Task to carry out —
Reproduce all of the records below word for word, leaving out the pictures.

[Chart interpretation exercises]

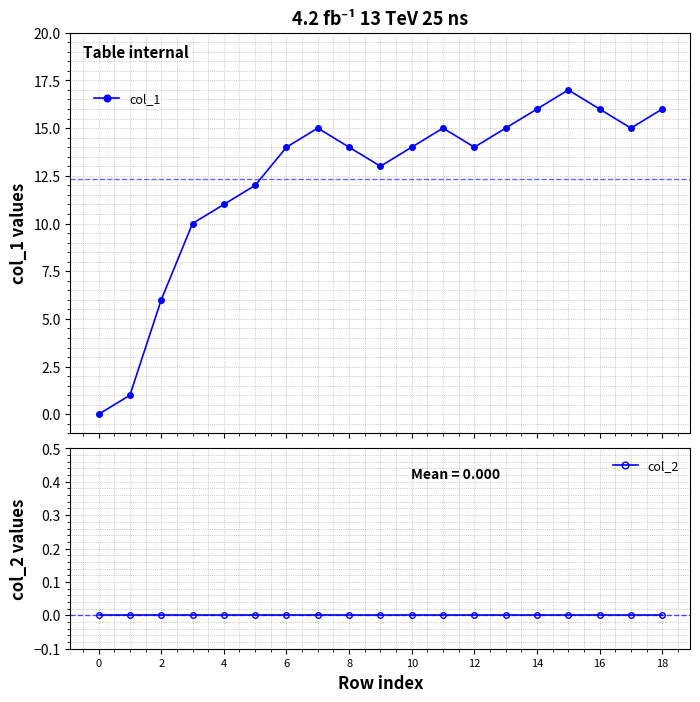

What is the average value of the col_1 series?

12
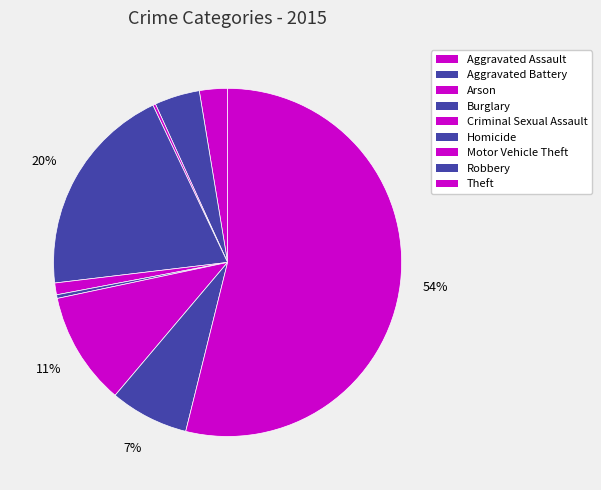

To the nearest percent, what portion does Aggravated Assault represent?

3%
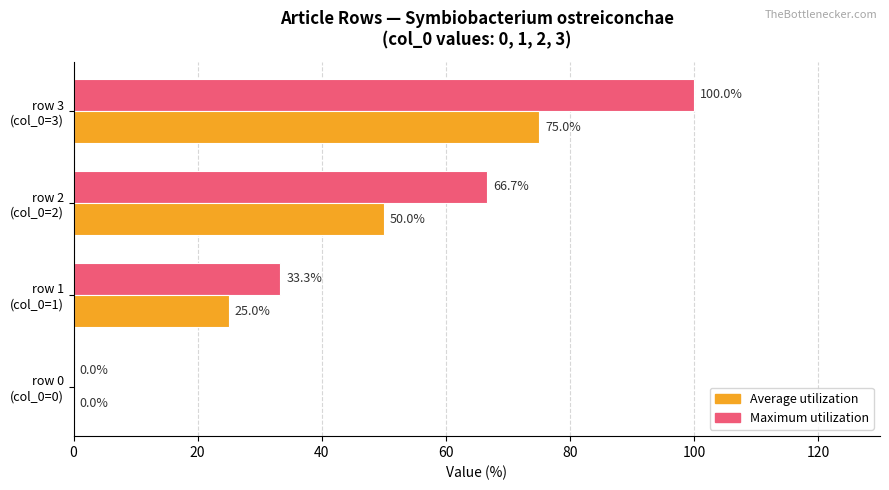

Which series has the largest total across all categories?

Maximum utilization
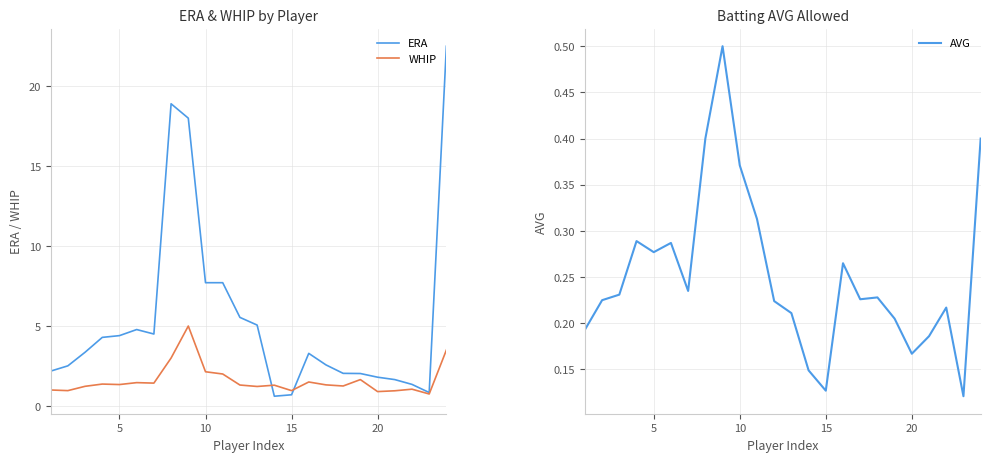

What is the highest value of the WHIP series?

5.0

Your solution —
What is the average value of the col_1 series?

12

To the nearest percent, what portion does Aggravated Assault represent?

3%

Which series has the largest total across all categories?

Maximum utilization

What is the highest value of the WHIP series?

5.0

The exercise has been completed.